- _ACTIVITY_: Would you retype each record exactly as given?

[Saved entries]
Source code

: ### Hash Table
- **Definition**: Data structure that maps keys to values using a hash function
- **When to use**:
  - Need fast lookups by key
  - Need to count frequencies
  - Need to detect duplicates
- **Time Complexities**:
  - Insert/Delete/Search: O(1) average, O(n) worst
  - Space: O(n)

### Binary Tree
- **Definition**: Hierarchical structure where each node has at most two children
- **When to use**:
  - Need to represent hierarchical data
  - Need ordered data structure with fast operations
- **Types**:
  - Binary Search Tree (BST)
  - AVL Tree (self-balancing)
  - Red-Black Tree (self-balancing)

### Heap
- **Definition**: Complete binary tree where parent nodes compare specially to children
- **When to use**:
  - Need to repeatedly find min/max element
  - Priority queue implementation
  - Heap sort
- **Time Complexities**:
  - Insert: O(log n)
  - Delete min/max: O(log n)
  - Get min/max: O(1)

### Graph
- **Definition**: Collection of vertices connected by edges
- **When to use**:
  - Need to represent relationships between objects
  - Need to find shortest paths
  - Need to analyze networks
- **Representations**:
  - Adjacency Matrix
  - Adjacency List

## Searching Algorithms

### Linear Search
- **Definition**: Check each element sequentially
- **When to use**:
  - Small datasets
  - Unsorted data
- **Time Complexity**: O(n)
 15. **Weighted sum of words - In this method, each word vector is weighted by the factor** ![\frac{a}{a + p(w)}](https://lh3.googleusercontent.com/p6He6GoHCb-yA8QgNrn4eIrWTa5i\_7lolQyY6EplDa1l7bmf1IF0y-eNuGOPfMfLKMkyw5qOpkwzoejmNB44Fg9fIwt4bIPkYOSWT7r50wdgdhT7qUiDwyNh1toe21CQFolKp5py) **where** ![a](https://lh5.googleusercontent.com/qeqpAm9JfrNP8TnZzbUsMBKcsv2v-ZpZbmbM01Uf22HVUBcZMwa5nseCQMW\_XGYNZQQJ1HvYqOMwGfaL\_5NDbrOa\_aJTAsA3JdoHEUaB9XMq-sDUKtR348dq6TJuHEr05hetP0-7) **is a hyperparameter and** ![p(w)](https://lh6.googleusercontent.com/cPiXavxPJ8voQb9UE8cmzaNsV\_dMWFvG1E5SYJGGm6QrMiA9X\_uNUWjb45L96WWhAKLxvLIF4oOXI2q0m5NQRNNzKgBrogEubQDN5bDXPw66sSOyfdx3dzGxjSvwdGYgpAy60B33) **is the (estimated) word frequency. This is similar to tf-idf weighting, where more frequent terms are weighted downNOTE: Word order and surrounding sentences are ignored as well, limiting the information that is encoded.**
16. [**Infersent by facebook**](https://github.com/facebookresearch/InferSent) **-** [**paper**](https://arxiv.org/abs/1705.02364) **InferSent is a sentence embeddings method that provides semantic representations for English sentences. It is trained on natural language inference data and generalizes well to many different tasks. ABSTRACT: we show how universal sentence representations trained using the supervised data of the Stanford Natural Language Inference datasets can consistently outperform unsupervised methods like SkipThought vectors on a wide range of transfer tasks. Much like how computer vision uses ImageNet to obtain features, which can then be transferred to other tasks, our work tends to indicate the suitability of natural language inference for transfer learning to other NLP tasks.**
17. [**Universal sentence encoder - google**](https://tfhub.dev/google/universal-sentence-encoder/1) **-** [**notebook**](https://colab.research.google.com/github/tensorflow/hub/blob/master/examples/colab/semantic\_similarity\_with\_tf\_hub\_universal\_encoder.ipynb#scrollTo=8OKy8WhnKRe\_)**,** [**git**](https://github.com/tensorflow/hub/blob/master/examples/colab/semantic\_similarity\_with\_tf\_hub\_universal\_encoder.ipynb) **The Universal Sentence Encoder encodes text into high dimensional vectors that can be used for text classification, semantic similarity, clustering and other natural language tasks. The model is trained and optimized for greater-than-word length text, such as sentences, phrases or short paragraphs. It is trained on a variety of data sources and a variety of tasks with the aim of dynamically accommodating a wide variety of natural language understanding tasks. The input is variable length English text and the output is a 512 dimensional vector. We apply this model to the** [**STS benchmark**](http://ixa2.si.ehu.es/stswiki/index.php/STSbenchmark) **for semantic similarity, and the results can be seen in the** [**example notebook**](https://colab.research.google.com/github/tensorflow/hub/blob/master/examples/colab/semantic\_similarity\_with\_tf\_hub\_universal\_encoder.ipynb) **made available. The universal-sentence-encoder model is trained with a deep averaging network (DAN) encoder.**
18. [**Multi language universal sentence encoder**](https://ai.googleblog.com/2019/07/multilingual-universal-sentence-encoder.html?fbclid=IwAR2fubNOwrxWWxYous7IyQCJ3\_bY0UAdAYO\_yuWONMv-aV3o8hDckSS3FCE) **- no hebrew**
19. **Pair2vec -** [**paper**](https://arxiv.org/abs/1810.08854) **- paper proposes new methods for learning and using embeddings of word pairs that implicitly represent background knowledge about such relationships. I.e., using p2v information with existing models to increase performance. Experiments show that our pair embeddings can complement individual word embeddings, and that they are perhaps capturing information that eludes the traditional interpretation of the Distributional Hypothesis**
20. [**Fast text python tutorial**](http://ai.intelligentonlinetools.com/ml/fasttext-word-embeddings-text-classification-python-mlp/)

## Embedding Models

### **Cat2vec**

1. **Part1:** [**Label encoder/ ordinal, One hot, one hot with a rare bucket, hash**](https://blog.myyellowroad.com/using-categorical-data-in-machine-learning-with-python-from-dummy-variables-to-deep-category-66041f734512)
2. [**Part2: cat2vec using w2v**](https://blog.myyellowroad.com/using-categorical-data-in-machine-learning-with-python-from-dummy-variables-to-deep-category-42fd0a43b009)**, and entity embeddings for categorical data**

- _ANSWER TO THIS EXERCISE_:
Source code

: ### Hash Table
- **Definition**: Data structure that maps keys to values using a hash function
- **When to use**:
  - Need fast lookups by key
  - Need to count frequencies
  - Need to detect duplicates
- **Time Complexities**:
  - Insert/Delete/Search: O(1) average, O(n) worst
  - Space: O(n)

### Binary Tree
- **Definition**: Hierarchical structure where each node has at most two children
- **When to use**:
  - Need to represent hierarchical data
  - Need ordered data structure with fast operations
- **Types**:
  - Binary Search Tree (BST)
  - AVL Tree (self-balancing)
  - Red-Black Tree (self-balancing)

### Heap
- **Definition**: Complete binary tree where parent nodes compare specially to children
- **When to use**:
  - Need to repeatedly find min/max element
  - Priority queue implementation
  - Heap sort
- **Time Complexities**:
  - Insert: O(log n)
  - Delete min/max: O(log n)
  - Get min/max: O(1)

### Graph
- **Definition**: Collection of vertices connected by edges
- **When to use**:
  - Need to represent relationships between objects
  - Need to find shortest paths
  - Need to analyze networks
- **Representations**:
  - Adjacency Matrix
  - Adjacency List

## Searching Algorithms

### Linear Search
- **Definition**: Check each element sequentially
- **When to use**:
  - Small datasets
  - Unsorted data
- **Time Complexity**: O(n)
 15. **Weighted sum of words - In this method, each word vector is weighted by the factor** ![\frac{a}{a + p(w)}](https://lh3.googleusercontent.com/p6He6GoHCb-yA8QgNrn4eIrWTa5i\_7lolQyY6EplDa1l7bmf1IF0y-eNuGOPfMfLKMkyw5qOpkwzoejmNB44Fg9fIwt4bIPkYOSWT7r50wdgdhT7qUiDwyNh1toe21CQFolKp5py) **where** ![a](https://lh5.googleusercontent.com/qeqpAm9JfrNP8TnZzbUsMBKcsv2v-ZpZbmbM01Uf22HVUBcZMwa5nseCQMW\_XGYNZQQJ1HvYqOMwGfaL\_5NDbrOa\_aJTAsA3JdoHEUaB9XMq-sDUKtR348dq6TJuHEr05hetP0-7) **is a hyperparameter and** ![p(w)](https://lh6.googleusercontent.com/cPiXavxPJ8voQb9UE8cmzaNsV\_dMWFvG1E5SYJGGm6QrMiA9X\_uNUWjb45L96WWhAKLxvLIF4oOXI2q0m5NQRNNzKgBrogEubQDN5bDXPw66sSOyfdx3dzGxjSvwdGYgpAy60B33) **is the (estimated) word frequency. This is similar to tf-idf weighting, where more frequent terms are weighted downNOTE: Word order and surrounding sentences are ignored as well, limiting the information that is encoded.**
16. [**Infersent by facebook**](https://github.com/facebookresearch/InferSent) **-** [**paper**](https://arxiv.org/abs/1705.02364) **InferSent is a sentence embeddings method that provides semantic representations for English sentences. It is trained on natural language inference data and generalizes well to many different tasks. ABSTRACT: we show how universal sentence representations trained using the supervised data of the Stanford Natural Language Inference datasets can consistently outperform unsupervised methods like SkipThought vectors on a wide range of transfer tasks. Much like how computer vision uses ImageNet to obtain features, which can then be transferred to other tasks, our work tends to indicate the suitability of natural language inference for transfer learning to other NLP tasks.**
17. [**Universal sentence encoder - google**](https://tfhub.dev/google/universal-sentence-encoder/1) **-** [**notebook**](https://colab.research.google.com/github/tensorflow/hub/blob/master/examples/colab/semantic\_similarity\_with\_tf\_hub\_universal\_encoder.ipynb#scrollTo=8OKy8WhnKRe\_)**,** [**git**](https://github.com/tensorflow/hub/blob/master/examples/colab/semantic\_similarity\_with\_tf\_hub\_universal\_encoder.ipynb) **The Universal Sentence Encoder encodes text into high dimensional vectors that can be used for text classification, semantic similarity, clustering and other natural language tasks. The model is trained and optimized for greater-than-word length text, such as sentences, phrases or short paragraphs. It is trained on a variety of data sources and a variety of tasks with the aim of dynamically accommodating a wide variety of natural language understanding tasks. The input is variable length English text and the output is a 512 dimensional vector. We apply this model to the** [**STS benchmark**](http://ixa2.si.ehu.es/stswiki/index.php/STSbenchmark) **for semantic similarity, and the results can be seen in the** [**example notebook**](https://colab.research.google.com/github/tensorflow/hub/blob/master/examples/colab/semantic\_similarity\_with\_tf\_hub\_universal\_encoder.ipynb) **made available. The universal-sentence-encoder model is trained with a deep averaging network (DAN) encoder.**
18. [**Multi language universal sentence encoder**](https://ai.googleblog.com/2019/07/multilingual-universal-sentence-encoder.html?fbclid=IwAR2fubNOwrxWWxYous7IyQCJ3\_bY0UAdAYO\_yuWONMv-aV3o8hDckSS3FCE) **- no hebrew**
19. **Pair2vec -** [**paper**](https://arxiv.org/abs/1810.08854) **- paper proposes new methods for learning and using embeddings of word pairs that implicitly represent background knowledge about such relationships. I.e., using p2v information with existing models to increase performance. Experiments show that our pair embeddings can complement individual word embeddings, and that they are perhaps capturing information that eludes the traditional interpretation of the Distributional Hypothesis**
20. [**Fast text python tutorial**](http://ai.intelligentonlinetools.com/ml/fasttext-word-embeddings-text-classification-python-mlp/)

## Embedding Models

### **Cat2vec**

1. **Part1:** [**Label encoder/ ordinal, One hot, one hot with a rare bucket, hash**](https://blog.myyellowroad.com/using-categorical-data-in-machine-learning-with-python-from-dummy-variables-to-deep-category-66041f734512)
2. [**Part2: cat2vec using w2v**](https://blog.myyellowroad.com/using-categorical-data-in-machine-learning-with-python-from-dummy-variables-to-deep-category-42fd0a43b009)**, and entity embeddings for categorical data**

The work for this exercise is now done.